The good news is that both renewable energy and fossil fuels have areas of overlap for engineers, Beavers stressed.
“The demand for power continues to increase alongside the increased power from renewable sources. Power generation, transmission, storage and distribution will be safe bests for years to come, and easily transferable,” Beavers said. “For skilled trades, I expect the safest transferable skills will be instrumentation, controls, industrial electricians, and generator maintenance. Mechanical, electrical, and software engineers will easily find opportunities on both sides.”
Taking Stock of Skills Gaps
It would be unrealistic to assume that just any oil and gas worker can seamlessly jump into a new job role in renewables. Some engineers may find the jump challenging, Sadinsky said. The key is approaching the move as one step in a career journey, not just a job change. Some training or retraining may be needed.
If they haven’t already, engineers in the oil and gas industry should assess their current experience, expertise, skillsets, and even personality traits and map them against skills sought in the renewable energy sector. Where gaps are found, the worker should immediately target those areas for training and career development.
Growth in renewable energy jobs by source.
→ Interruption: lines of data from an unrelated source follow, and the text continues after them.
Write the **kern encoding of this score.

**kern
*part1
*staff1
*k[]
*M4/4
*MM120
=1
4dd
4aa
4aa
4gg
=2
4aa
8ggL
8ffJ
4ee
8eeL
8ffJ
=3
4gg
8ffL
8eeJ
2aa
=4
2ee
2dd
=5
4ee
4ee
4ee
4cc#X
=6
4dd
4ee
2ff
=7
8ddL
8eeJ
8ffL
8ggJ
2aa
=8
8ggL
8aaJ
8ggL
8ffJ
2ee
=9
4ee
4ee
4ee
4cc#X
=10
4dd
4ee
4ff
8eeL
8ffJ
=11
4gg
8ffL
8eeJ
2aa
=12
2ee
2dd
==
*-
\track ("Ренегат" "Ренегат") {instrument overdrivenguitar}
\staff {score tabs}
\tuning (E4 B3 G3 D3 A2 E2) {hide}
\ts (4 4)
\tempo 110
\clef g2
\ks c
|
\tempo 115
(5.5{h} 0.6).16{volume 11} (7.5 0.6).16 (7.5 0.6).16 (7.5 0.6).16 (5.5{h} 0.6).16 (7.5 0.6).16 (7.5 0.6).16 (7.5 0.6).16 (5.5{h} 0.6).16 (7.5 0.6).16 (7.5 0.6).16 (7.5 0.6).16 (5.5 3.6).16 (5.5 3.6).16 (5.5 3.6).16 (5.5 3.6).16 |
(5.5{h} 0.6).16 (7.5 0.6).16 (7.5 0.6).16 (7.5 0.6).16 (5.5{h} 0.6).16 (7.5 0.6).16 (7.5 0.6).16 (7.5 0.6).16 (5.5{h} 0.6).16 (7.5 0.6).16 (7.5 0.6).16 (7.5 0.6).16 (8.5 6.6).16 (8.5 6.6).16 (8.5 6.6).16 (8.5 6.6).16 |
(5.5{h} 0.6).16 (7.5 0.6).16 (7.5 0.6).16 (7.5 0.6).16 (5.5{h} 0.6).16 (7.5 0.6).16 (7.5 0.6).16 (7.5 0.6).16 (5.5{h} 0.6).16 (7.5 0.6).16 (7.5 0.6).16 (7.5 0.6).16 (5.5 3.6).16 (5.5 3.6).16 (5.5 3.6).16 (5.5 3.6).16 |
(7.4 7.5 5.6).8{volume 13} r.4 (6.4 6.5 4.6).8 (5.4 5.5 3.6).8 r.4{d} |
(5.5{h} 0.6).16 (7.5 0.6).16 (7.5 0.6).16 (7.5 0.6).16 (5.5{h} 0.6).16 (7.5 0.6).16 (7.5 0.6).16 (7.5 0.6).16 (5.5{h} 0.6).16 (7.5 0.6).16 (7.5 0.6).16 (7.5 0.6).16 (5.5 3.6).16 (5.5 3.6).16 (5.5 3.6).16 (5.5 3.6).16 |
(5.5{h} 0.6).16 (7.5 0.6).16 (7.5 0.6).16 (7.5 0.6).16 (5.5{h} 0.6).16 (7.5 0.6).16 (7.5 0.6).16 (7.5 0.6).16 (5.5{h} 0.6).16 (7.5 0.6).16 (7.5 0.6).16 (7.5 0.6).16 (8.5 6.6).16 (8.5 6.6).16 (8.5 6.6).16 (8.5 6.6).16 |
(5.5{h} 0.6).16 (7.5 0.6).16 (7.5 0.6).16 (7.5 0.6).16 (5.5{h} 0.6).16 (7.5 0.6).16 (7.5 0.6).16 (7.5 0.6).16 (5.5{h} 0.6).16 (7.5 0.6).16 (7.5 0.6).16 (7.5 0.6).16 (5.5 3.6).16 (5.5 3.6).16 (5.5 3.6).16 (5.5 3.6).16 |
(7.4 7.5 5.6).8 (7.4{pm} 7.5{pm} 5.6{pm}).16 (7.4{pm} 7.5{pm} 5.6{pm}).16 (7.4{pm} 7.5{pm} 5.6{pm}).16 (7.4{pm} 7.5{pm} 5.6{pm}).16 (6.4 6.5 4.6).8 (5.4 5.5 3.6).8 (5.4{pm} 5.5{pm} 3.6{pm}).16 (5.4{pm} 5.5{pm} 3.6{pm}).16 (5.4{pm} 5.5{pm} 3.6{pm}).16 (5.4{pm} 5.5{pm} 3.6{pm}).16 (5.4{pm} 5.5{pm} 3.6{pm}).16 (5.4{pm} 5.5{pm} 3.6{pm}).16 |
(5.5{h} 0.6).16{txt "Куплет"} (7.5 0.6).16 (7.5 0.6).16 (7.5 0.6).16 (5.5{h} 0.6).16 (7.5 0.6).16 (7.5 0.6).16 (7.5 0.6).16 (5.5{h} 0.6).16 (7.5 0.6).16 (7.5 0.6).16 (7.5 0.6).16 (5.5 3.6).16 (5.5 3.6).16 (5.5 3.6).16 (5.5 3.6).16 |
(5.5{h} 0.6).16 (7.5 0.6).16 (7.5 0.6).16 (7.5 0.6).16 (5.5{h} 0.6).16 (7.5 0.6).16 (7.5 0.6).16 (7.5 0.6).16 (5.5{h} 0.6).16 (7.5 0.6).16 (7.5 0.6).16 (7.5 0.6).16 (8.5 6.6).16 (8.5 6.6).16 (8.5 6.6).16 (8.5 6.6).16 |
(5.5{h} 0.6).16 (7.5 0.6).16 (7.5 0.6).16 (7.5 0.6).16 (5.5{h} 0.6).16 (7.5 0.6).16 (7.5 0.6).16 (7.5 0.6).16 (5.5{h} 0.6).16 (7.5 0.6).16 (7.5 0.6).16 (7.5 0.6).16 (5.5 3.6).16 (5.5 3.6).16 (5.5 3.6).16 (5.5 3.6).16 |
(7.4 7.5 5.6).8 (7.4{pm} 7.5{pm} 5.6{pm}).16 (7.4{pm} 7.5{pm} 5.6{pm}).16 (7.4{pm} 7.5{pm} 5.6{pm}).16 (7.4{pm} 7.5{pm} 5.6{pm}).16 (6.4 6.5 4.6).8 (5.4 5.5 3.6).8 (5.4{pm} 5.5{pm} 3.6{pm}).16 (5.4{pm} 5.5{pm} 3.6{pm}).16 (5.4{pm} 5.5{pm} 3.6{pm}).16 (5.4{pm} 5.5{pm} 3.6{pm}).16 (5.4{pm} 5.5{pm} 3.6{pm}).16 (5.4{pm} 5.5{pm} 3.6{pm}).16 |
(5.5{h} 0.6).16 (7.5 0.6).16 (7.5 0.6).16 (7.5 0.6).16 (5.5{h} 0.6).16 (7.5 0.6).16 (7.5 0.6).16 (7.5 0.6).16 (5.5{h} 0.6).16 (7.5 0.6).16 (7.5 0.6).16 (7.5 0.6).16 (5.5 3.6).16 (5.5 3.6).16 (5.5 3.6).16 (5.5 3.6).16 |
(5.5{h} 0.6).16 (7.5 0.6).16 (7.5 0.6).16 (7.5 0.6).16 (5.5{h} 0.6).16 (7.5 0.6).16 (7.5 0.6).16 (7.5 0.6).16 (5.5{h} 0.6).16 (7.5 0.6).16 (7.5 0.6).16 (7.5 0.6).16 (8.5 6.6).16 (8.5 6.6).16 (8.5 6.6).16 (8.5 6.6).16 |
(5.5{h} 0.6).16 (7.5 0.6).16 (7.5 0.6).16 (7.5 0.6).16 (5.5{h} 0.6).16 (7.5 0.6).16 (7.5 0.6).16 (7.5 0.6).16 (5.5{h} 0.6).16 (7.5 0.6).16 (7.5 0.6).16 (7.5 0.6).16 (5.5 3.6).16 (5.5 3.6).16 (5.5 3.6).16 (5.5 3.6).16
Image used courtesy of the White House
Workers should start to build transferable skill sets viable across the energy sector, Beavers advised.
This is especially important since engineers in the fossil fuel industry frequently have the advantage of gaining practical experience while on the job, Beavers said, typically starting as roundabouts or apprentices and gradually progressing within the field.
“Renewable jobs are a bit more specific and expect more specific domain knowledge,” Beavers continued. “Renewable employers haven’t historically been as flexible in their expectations. You’re seeing more degreed work in renewables, especially at early-stage startups that haven’t received large capital investments for a real project.”
Commonalities Among Fossil Fuels and Renewables
“Renewable energy and fossil fuels share significant common ground in several key sectors: power generation, transmission, and distribution,” Beavers said. “Balance your specialization where you maintain expertise in a specific area, but also develop broader skills and knowledge to remain versatile. If possible, continue to cross-train while in the fossil fuel industry to these transferable skills.”
Most importantly, be willing to take a step back to move forward, stressed Wayne Schofield, co-founder at Night and Day Resume.
“Network with friends and former colleagues to find a great company to work with. Reputation is very important in the field, so be safe, stay positive, and work as a team,” stated Schofield when EEPower asked how to make the transition easier.
While there are plenty of reasons to fear long-term employment opportunities in Canada’s oil and gas sector, the resources needed to retrain the workforce can be easily made available, according to a study of retraining Alberta’s oil sands workers for the solar industry.
The study estimated total costs to range between $91.5 million and $276.2 million, representing just two to six percent of the oil and gas subsidies paid by the government in one year.